_Task:_
Word for word, output every line of the material below, minus pictures.

_Recorded data:_
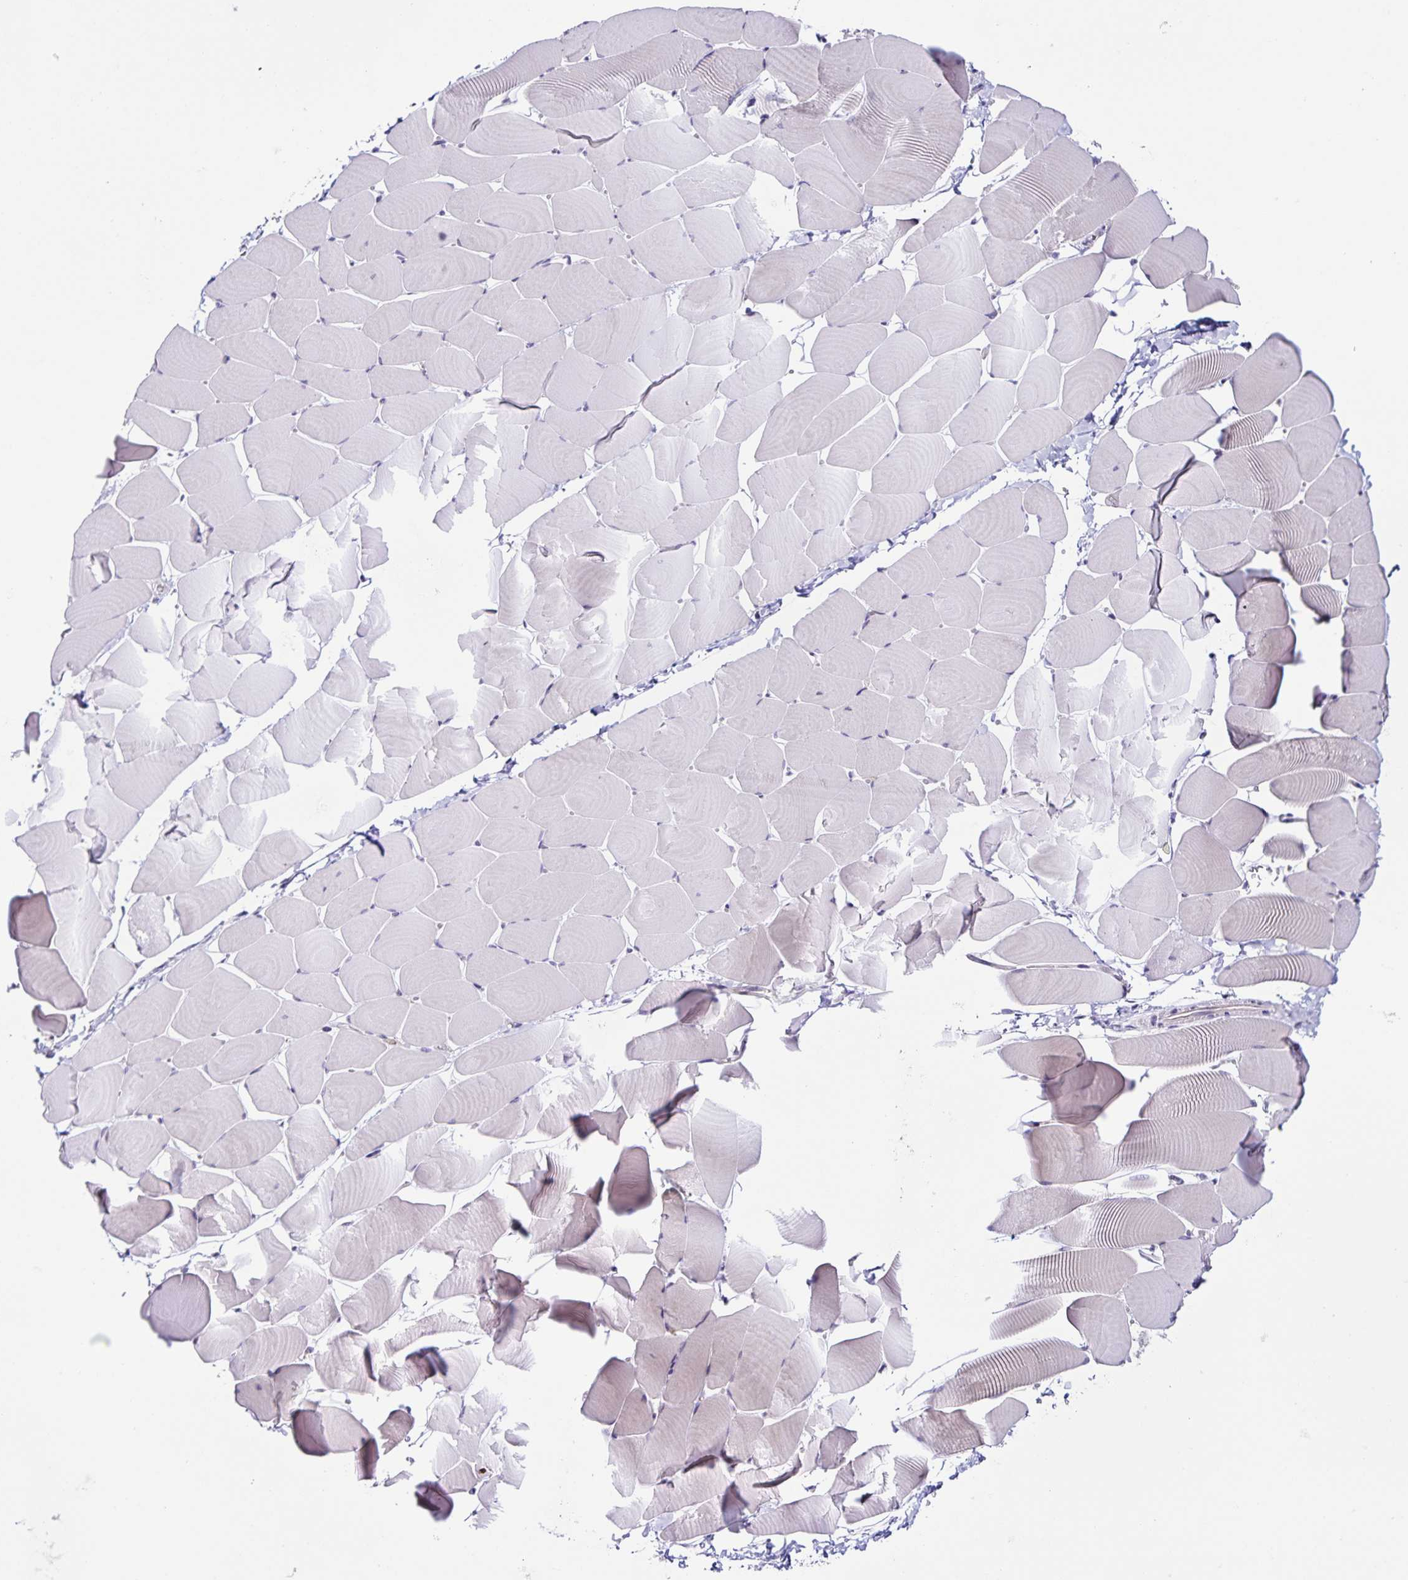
{"staining": {"intensity": "negative", "quantity": "none", "location": "none"}, "tissue": "skeletal muscle", "cell_type": "Myocytes", "image_type": "normal", "snomed": [{"axis": "morphology", "description": "Normal tissue, NOS"}, {"axis": "topography", "description": "Skeletal muscle"}], "caption": "Micrograph shows no protein expression in myocytes of unremarkable skeletal muscle.", "gene": "RNFT2", "patient": {"sex": "male", "age": 25}}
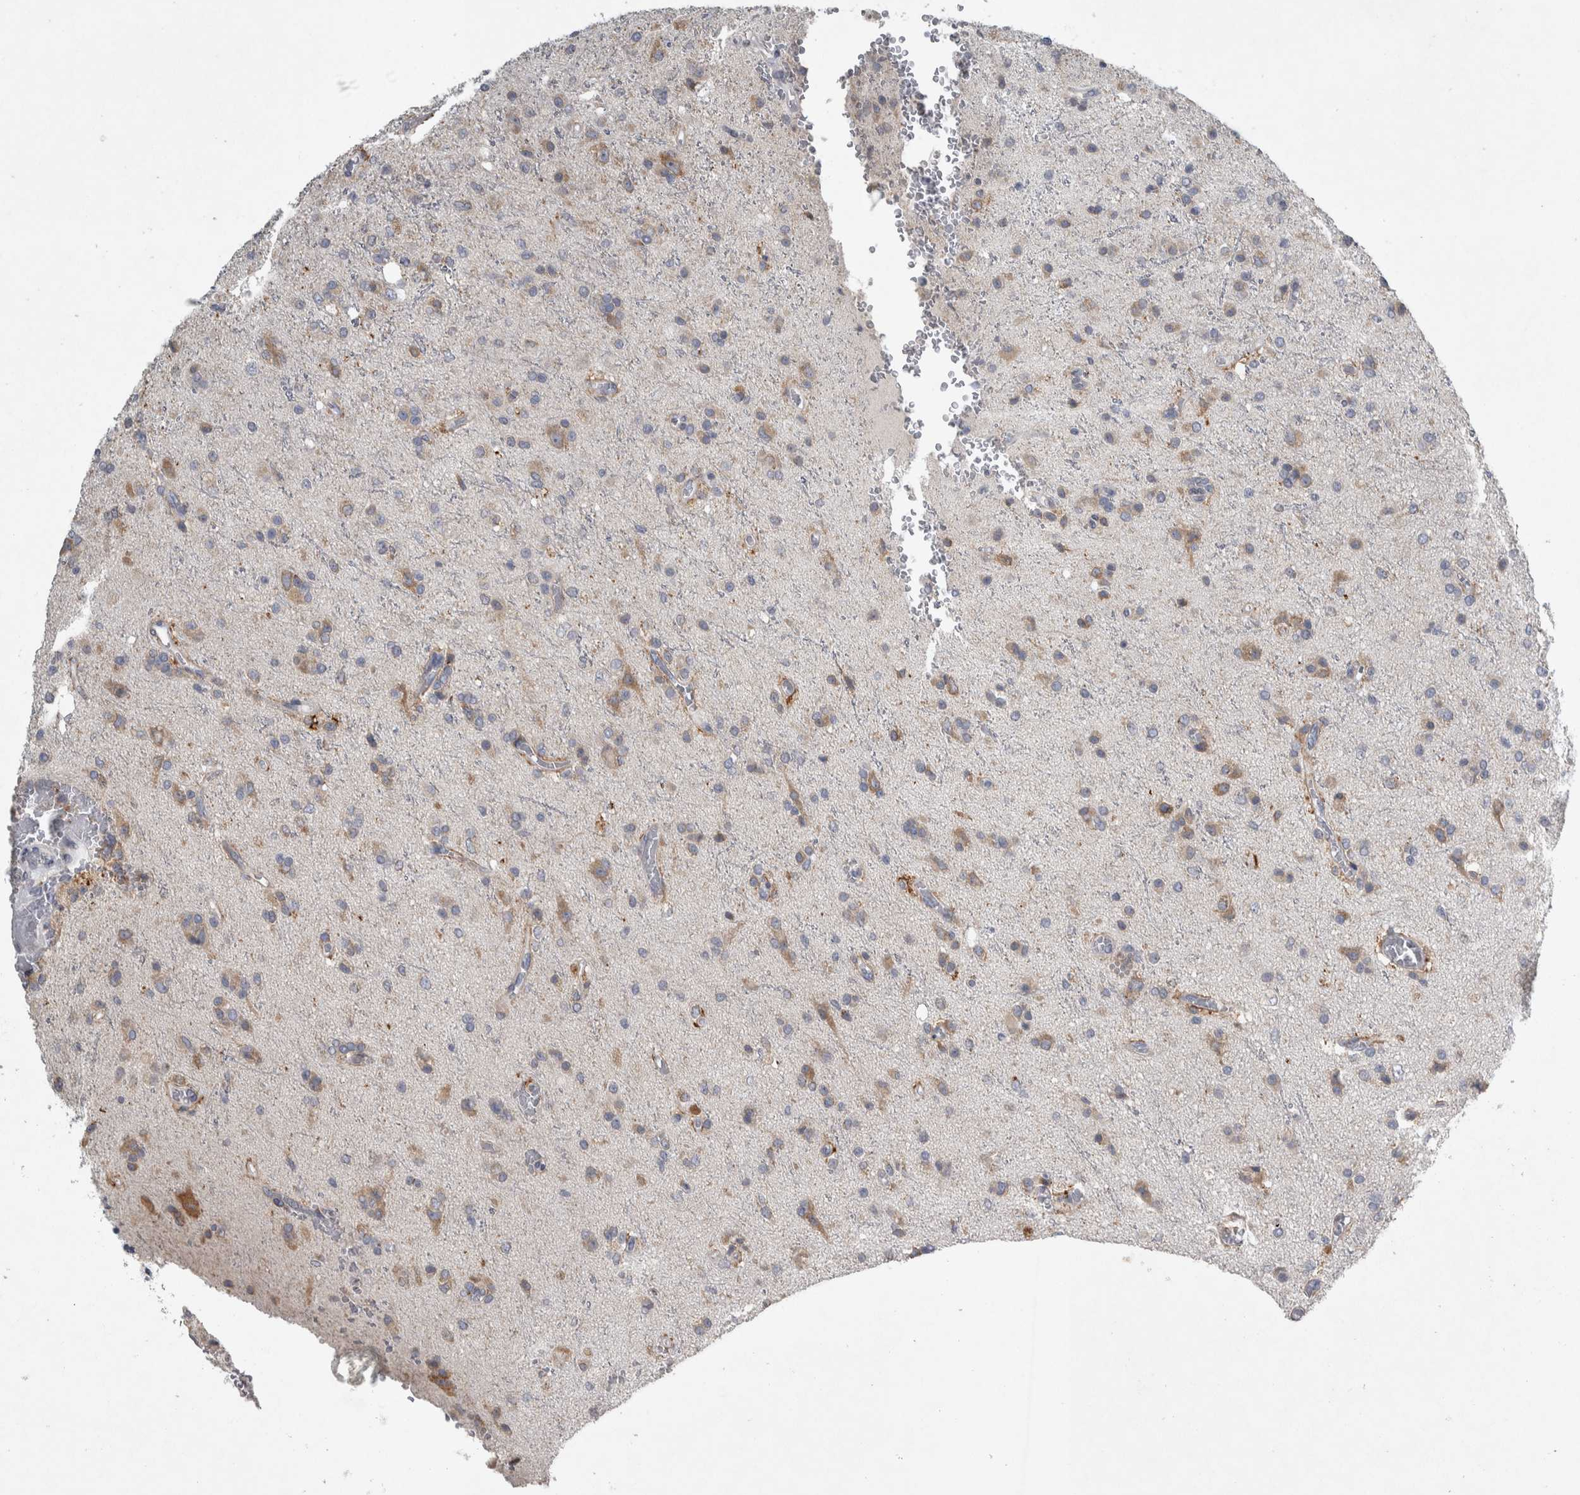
{"staining": {"intensity": "weak", "quantity": "25%-75%", "location": "cytoplasmic/membranous"}, "tissue": "glioma", "cell_type": "Tumor cells", "image_type": "cancer", "snomed": [{"axis": "morphology", "description": "Glioma, malignant, High grade"}, {"axis": "topography", "description": "Brain"}], "caption": "Immunohistochemical staining of human high-grade glioma (malignant) shows weak cytoplasmic/membranous protein expression in approximately 25%-75% of tumor cells.", "gene": "SIGMAR1", "patient": {"sex": "male", "age": 47}}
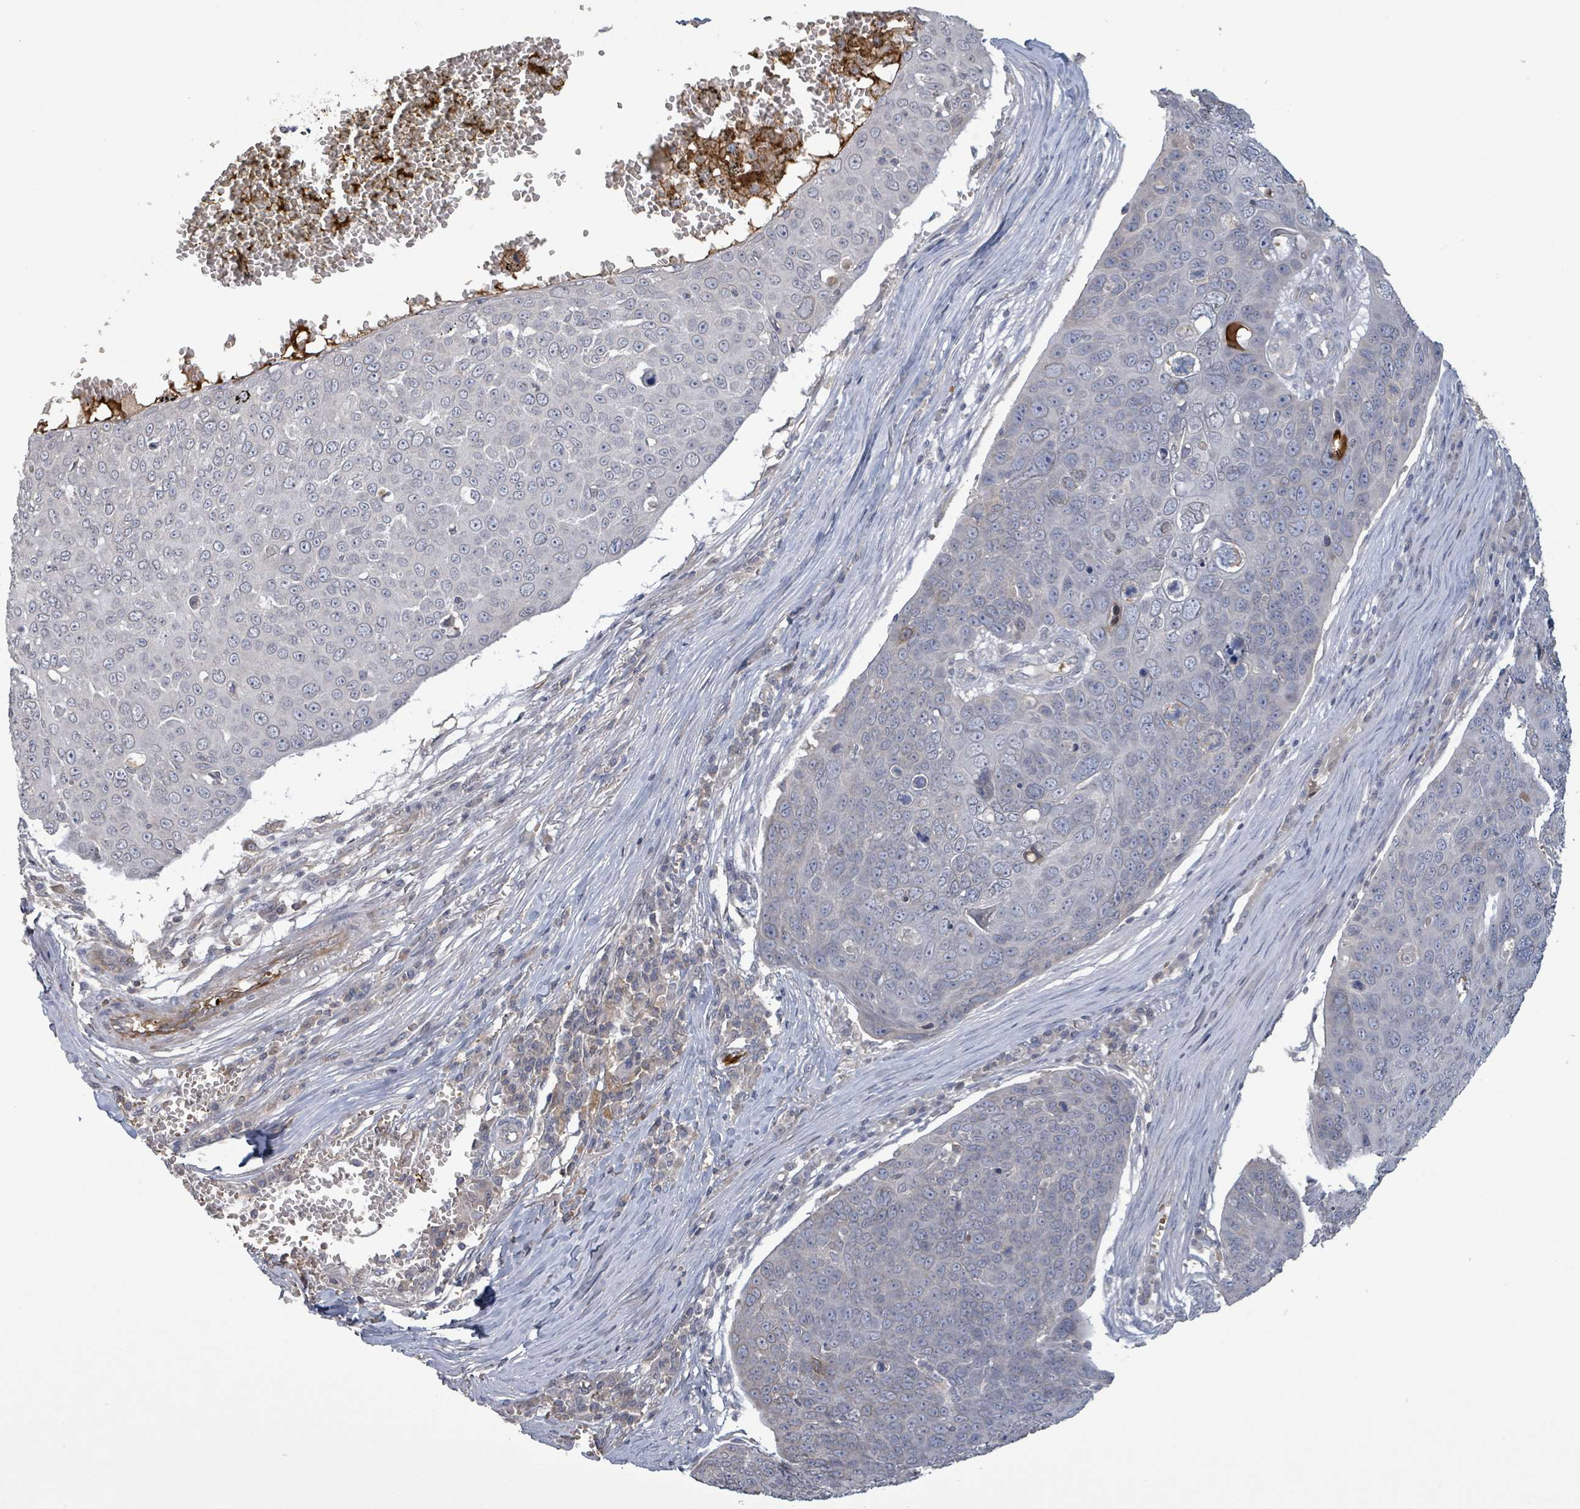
{"staining": {"intensity": "negative", "quantity": "none", "location": "none"}, "tissue": "skin cancer", "cell_type": "Tumor cells", "image_type": "cancer", "snomed": [{"axis": "morphology", "description": "Squamous cell carcinoma, NOS"}, {"axis": "topography", "description": "Skin"}], "caption": "Tumor cells are negative for brown protein staining in skin cancer (squamous cell carcinoma). (Immunohistochemistry, brightfield microscopy, high magnification).", "gene": "GRM8", "patient": {"sex": "male", "age": 71}}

_Reply:_
{"staining": {"intensity": "negative", "quantity": "none", "location": "none"}, "tissue": "skeletal muscle", "cell_type": "Myocytes", "image_type": "normal", "snomed": [{"axis": "morphology", "description": "Normal tissue, NOS"}, {"axis": "topography", "description": "Skeletal muscle"}], "caption": "Micrograph shows no protein expression in myocytes of unremarkable skeletal muscle.", "gene": "RNFT2", "patient": {"sex": "male", "age": 25}}
{"staining": {"intensity": "weak", "quantity": "25%-75%", "location": "cytoplasmic/membranous"}, "tissue": "glioma", "cell_type": "Tumor cells", "image_type": "cancer", "snomed": [{"axis": "morphology", "description": "Glioma, malignant, High grade"}, {"axis": "topography", "description": "Brain"}], "caption": "Immunohistochemical staining of human high-grade glioma (malignant) shows weak cytoplasmic/membranous protein expression in approximately 25%-75% of tumor cells.", "gene": "SIGMAR1", "patient": {"sex": "male", "age": 47}}
{"staining": {"intensity": "negative", "quantity": "none", "location": "none"}, "tissue": "skin cancer", "cell_type": "Tumor cells", "image_type": "cancer", "snomed": [{"axis": "morphology", "description": "Squamous cell carcinoma, NOS"}, {"axis": "topography", "description": "Skin"}], "caption": "Tumor cells are negative for brown protein staining in skin cancer (squamous cell carcinoma). (Immunohistochemistry, brightfield microscopy, high magnification).", "gene": "GRM8", "patient": {"sex": "male", "age": 71}}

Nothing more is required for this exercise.